Я встал, направился к дверям и тут услышал за спиной смех. Обернулся. Они смеялись, беззлобно смеялись, глядя на меня, и я сразу вспомнил о трех ужасных ступеньках на моем затылке.
Задумчиво погладил затылок. Три полосы ощущались даже при легком прикосновении.
Взял такси и поехал в стол находок. Долго стояли в пробке. Половина улицы перекопана, коммуникации и кабели, будто кишки, лежали на тротуаре.
— Часто вам приходится ездить по восточным районам? — спросил я водителя.

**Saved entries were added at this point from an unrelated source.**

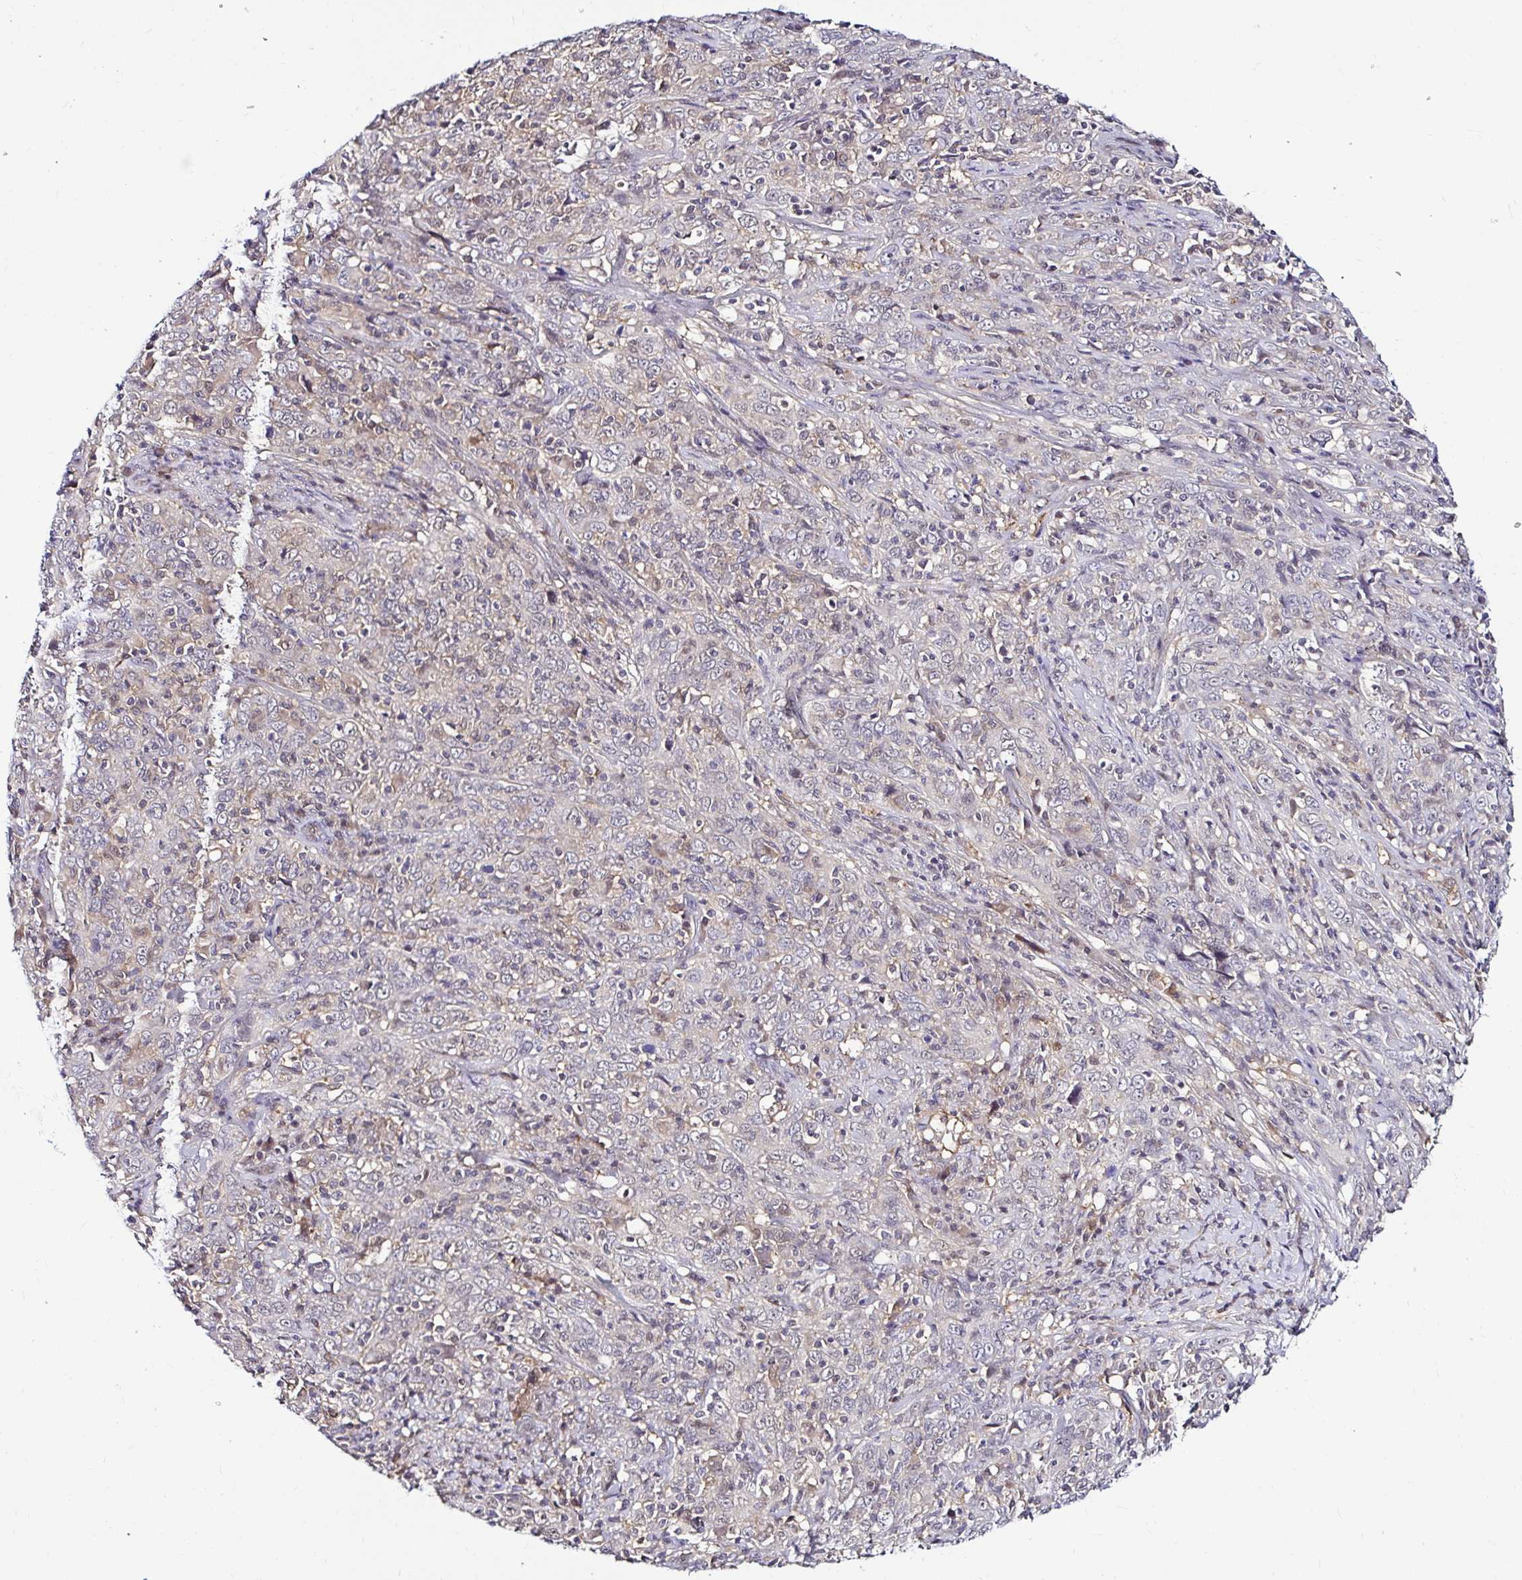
{"staining": {"intensity": "negative", "quantity": "none", "location": "none"}, "tissue": "cervical cancer", "cell_type": "Tumor cells", "image_type": "cancer", "snomed": [{"axis": "morphology", "description": "Squamous cell carcinoma, NOS"}, {"axis": "topography", "description": "Cervix"}], "caption": "The photomicrograph exhibits no staining of tumor cells in cervical cancer (squamous cell carcinoma). Nuclei are stained in blue.", "gene": "PSMD3", "patient": {"sex": "female", "age": 46}}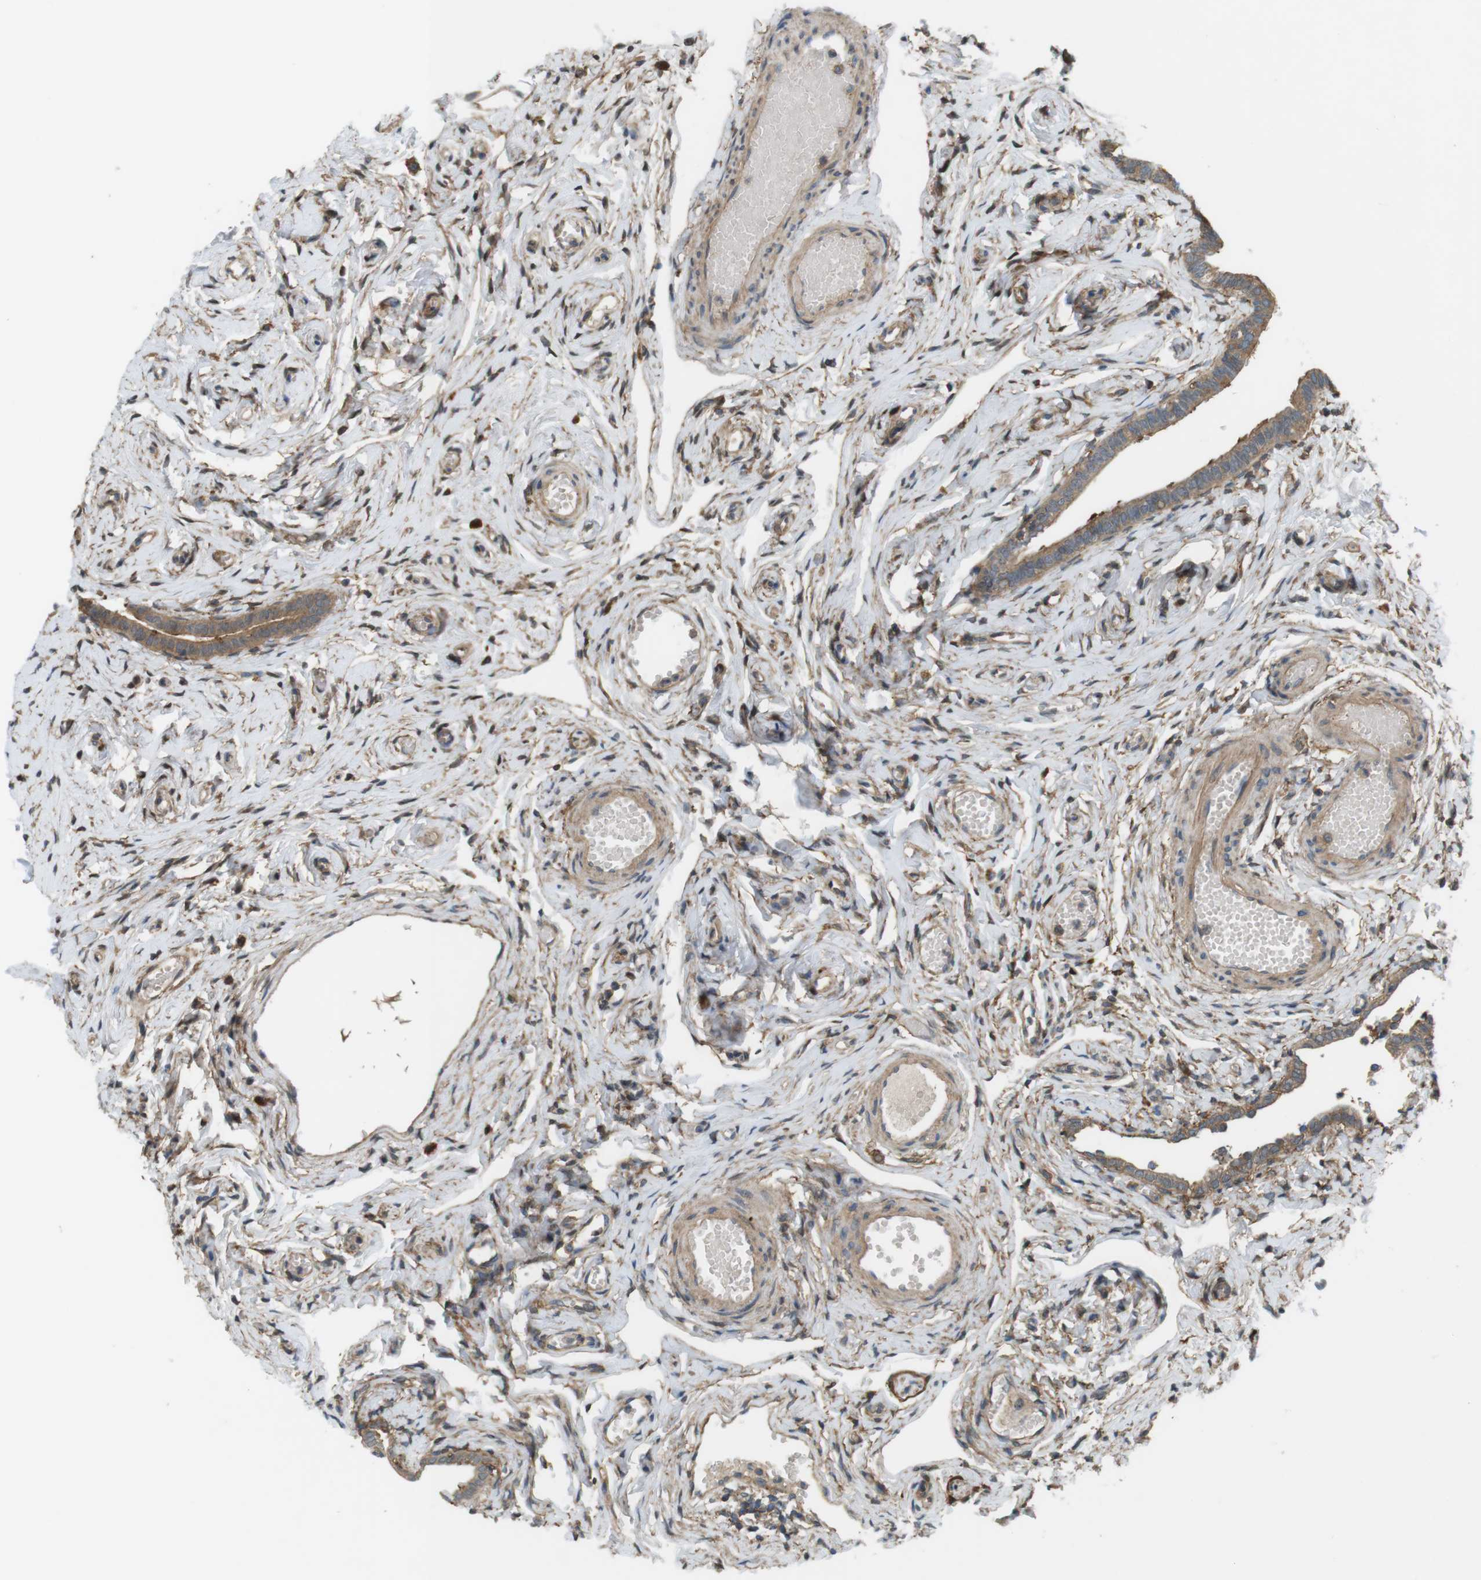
{"staining": {"intensity": "moderate", "quantity": ">75%", "location": "cytoplasmic/membranous"}, "tissue": "fallopian tube", "cell_type": "Glandular cells", "image_type": "normal", "snomed": [{"axis": "morphology", "description": "Normal tissue, NOS"}, {"axis": "topography", "description": "Fallopian tube"}], "caption": "Fallopian tube stained with a protein marker shows moderate staining in glandular cells.", "gene": "DDAH2", "patient": {"sex": "female", "age": 71}}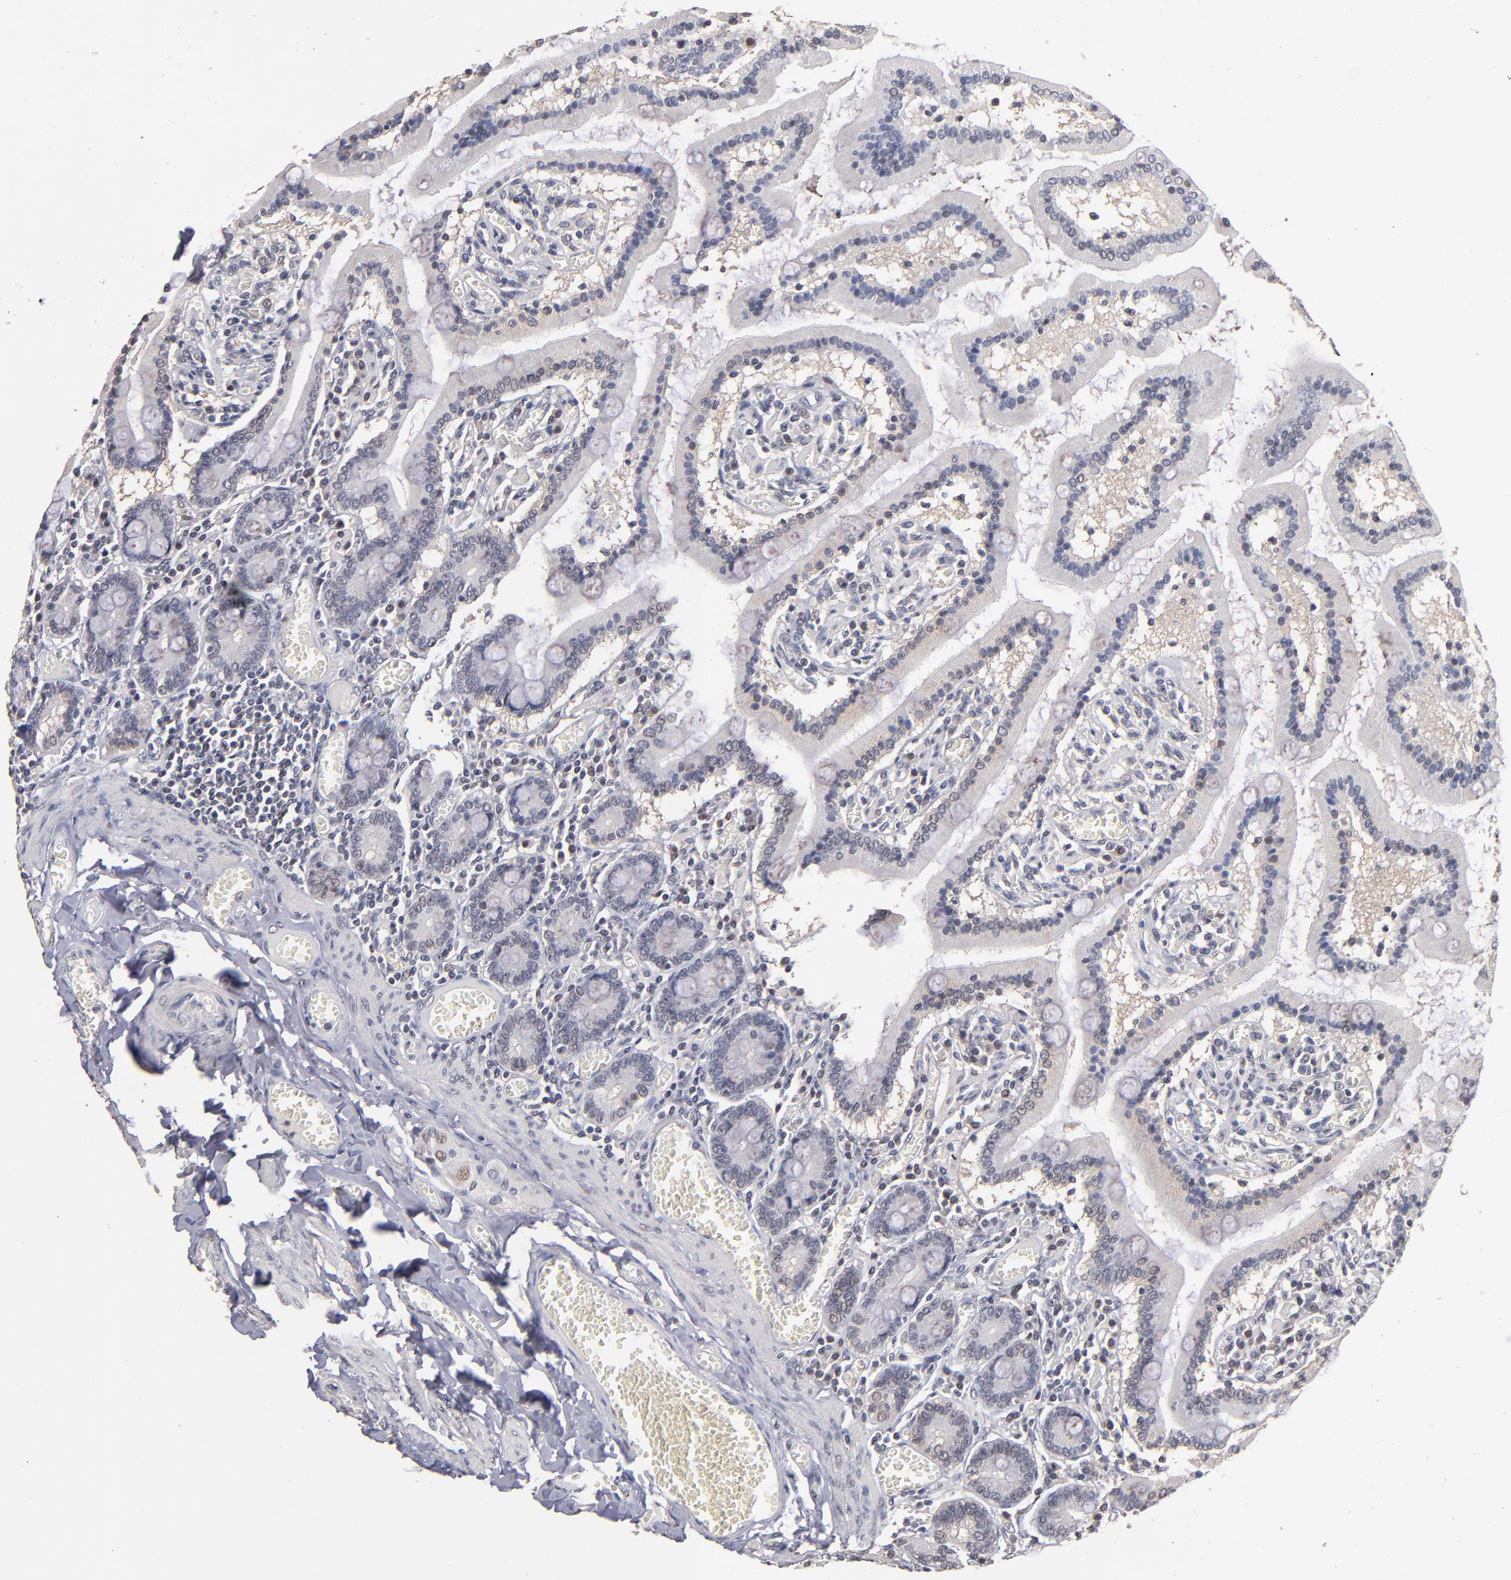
{"staining": {"intensity": "weak", "quantity": "25%-75%", "location": "cytoplasmic/membranous"}, "tissue": "small intestine", "cell_type": "Glandular cells", "image_type": "normal", "snomed": [{"axis": "morphology", "description": "Normal tissue, NOS"}, {"axis": "topography", "description": "Small intestine"}], "caption": "Benign small intestine reveals weak cytoplasmic/membranous expression in about 25%-75% of glandular cells, visualized by immunohistochemistry.", "gene": "PSMD10", "patient": {"sex": "male", "age": 59}}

— Да нет, не часто. Да и не люблю я туда ездить, если получается — не езжу. Я тамошние дороги плохо знаю, чужой город, все у них там не как у нас, привычки другие у людей, обыкновения. Сейчас, похоже, лучше нам оставаться самим по себе, и им тоже. Стены теперь нет, ну и хорошо. А слышали такой? Чем отличается турок от саксонца?
— Не знаю.
— Турок говорит на правильном литературном языке, и еще турок работает.
— Да-да, где-то читал, — сказал я. И в этот раз не позволил себе никаких вежливых улыбок.
В столе находок я описал служащей, как выглядела шкатулка, и сказал, что в ней находится работа, которой некий человек посвятил всю свою жизнь, — это каталог вкусовых оттенков разных сортов картофеля. Женщина воззрилась на меня с недоверием:
— Картофеля?
— Правильно. Это карточки, понимаете, картотека, на карточках слова, текст, исписанные карточки.
— Погодите, вы же только что сказали, в шкатулке каталог?
— Ну да, каталог. Но это не каталог товаров, не каталог, какие рассылают фирмы, не такой, как «Отто» или «Квелле». Каталог в первичном значении… как бы вам объяснить? Ну, перечень, список.
— Какого цвета этот каталог?
— Это карточки в небольшой деревянной шкатулке.
— Ах вот оно что.
— Вот такого размера, светлое дерево, вишня. Стиль бидермейер.
— Дерево красноватое или желтое?
— Красноватое.
— А ценность какая?
— Материальная ценность невелика, конечно. Но идеальная, духовная ценность огромна. Это уникальная научная работа, ее невозможно восстановить.
— Подождите здесь. — Она ушла и скоро вернулась. — Нет. Ничего такого не поступало.
— Что же делать?
— Ну-у… Попробуйте дать объявление в газету. Если напишете сейчас, оно попадет в завтрашний номер.
Она продиктовала мне телефоны «Берлинер цайтунг» и «Тагесшпигель», очень хорошо, две газеты, одна восточная, другая западная. Пододвинула блокнот.
Я написал: «Шкатулка в стиле бидермейер с картофельным каталогом оставлена в такси. Научный труд. Нашедший получит солидное денежное вознаграждение». И телефон пансиона.
— Сократите, — посоветовала женщина, — дешевле обойдется. Напишите покороче: «Ищу картофельный каталог. Шкатулка. Бидермейер. Хорошее вознаграждение». А про научный труд не надо писать, а то никто не поверит, что вообще заплатят.